*Raw data*
· · · · ·
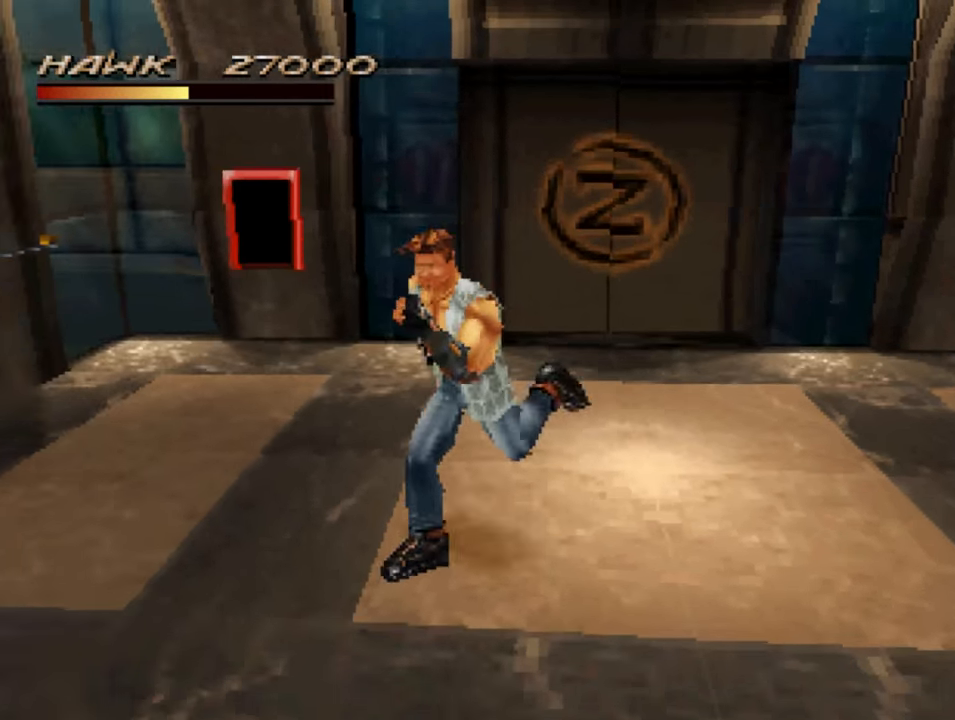
{"buttons": ["R1"], "left_stick": "right", "right_stick": "center", "events": [[217, "left_stick", "right"]]}
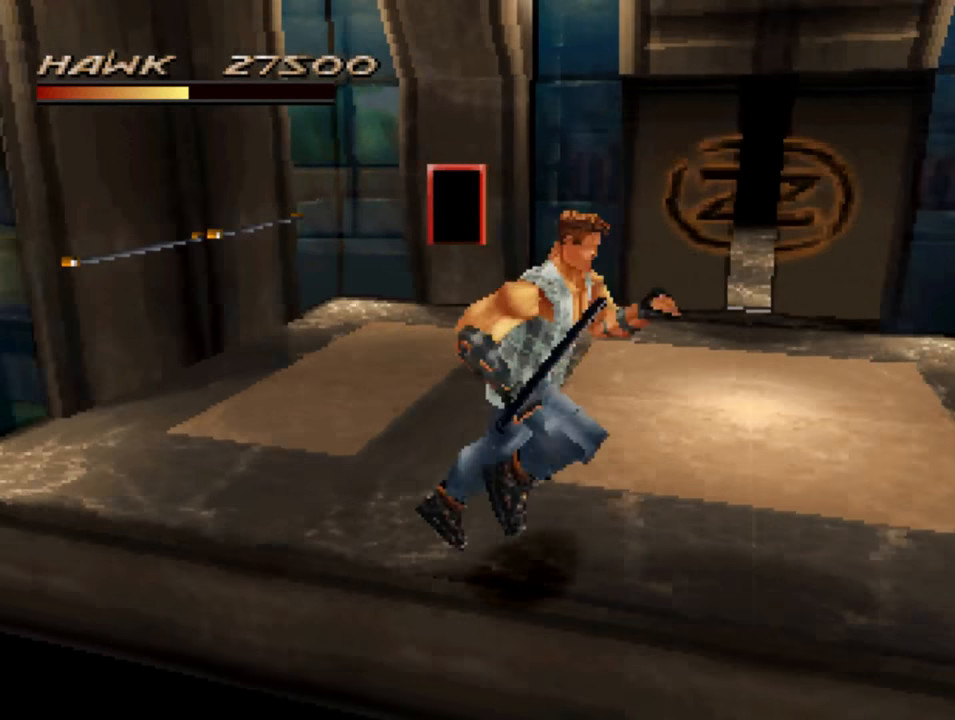
{"buttons": ["R1"], "left_stick": "up-left", "right_stick": "center", "events": [[17, "left_stick", "up-right"], [350, "left_stick", "up"], [483, "left_stick", "up-left"]]}
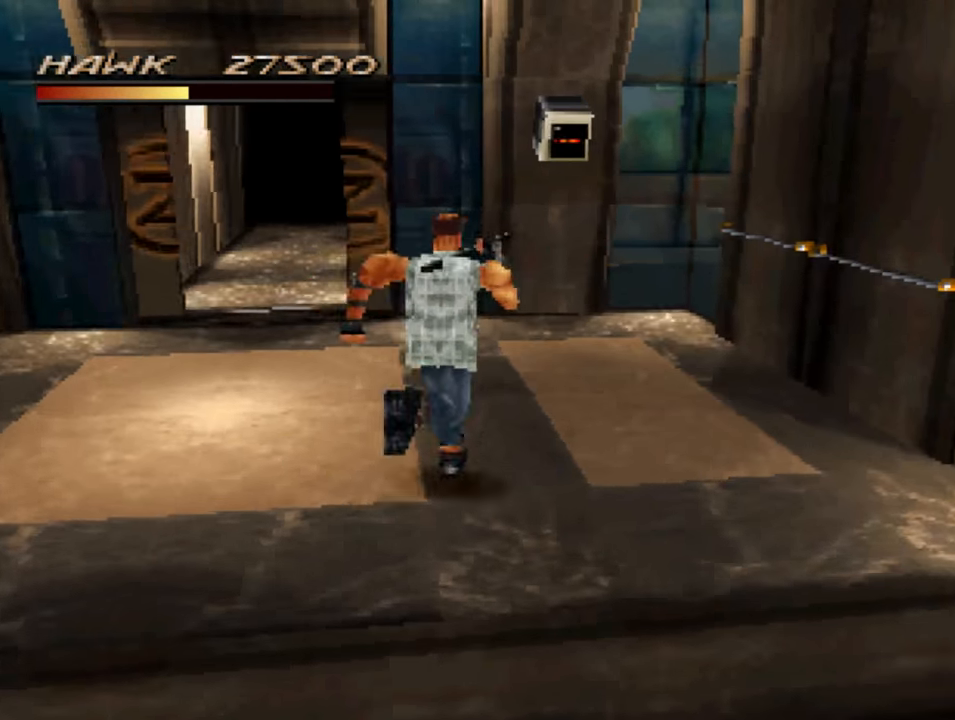
{"buttons": ["R1"], "left_stick": "up-left", "right_stick": "center", "events": []}
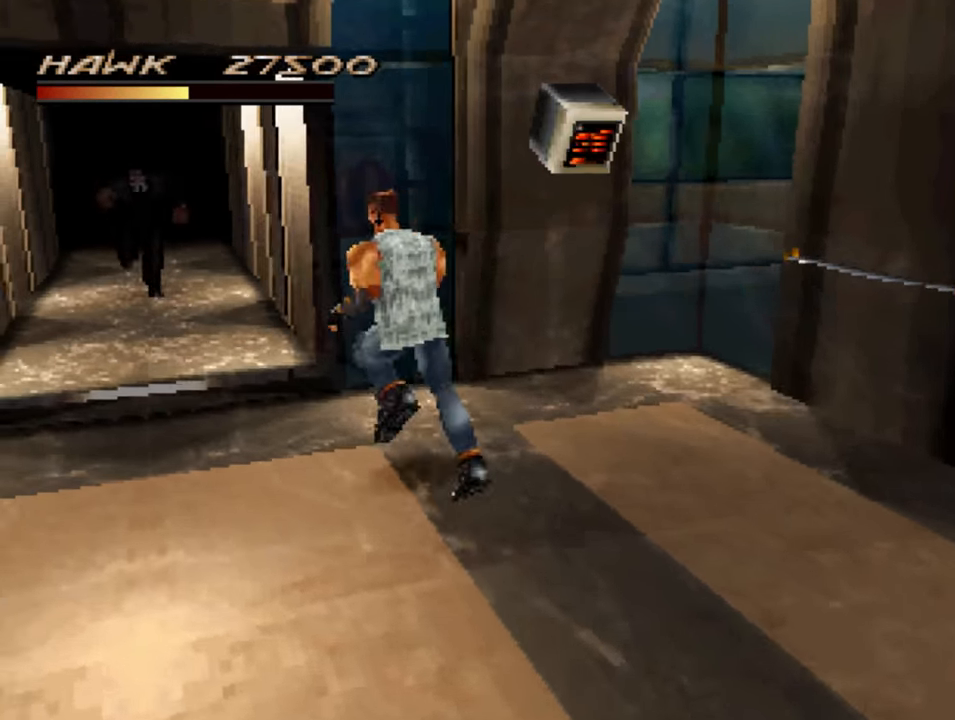
{"buttons": ["R1"], "left_stick": "down-left", "right_stick": "center", "events": [[50, "left_stick", "down-left"]]}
· · · · ·
*Directions for this task*
Please set down every line of the listing verbatim, excluding its pictures.

*Exercise result*
{"buttons": ["R1"], "left_stick": "right", "right_stick": "center", "events": [[217, "left_stick", "right"]]}
{"buttons": ["R1"], "left_stick": "up-left", "right_stick": "center", "events": [[17, "left_stick", "up-right"], [350, "left_stick", "up"], [483, "left_stick", "up-left"]]}
{"buttons": ["R1"], "left_stick": "up-left", "right_stick": "center", "events": []}
{"buttons": ["R1"], "left_stick": "down-left", "right_stick": "center", "events": [[50, "left_stick", "down-left"]]}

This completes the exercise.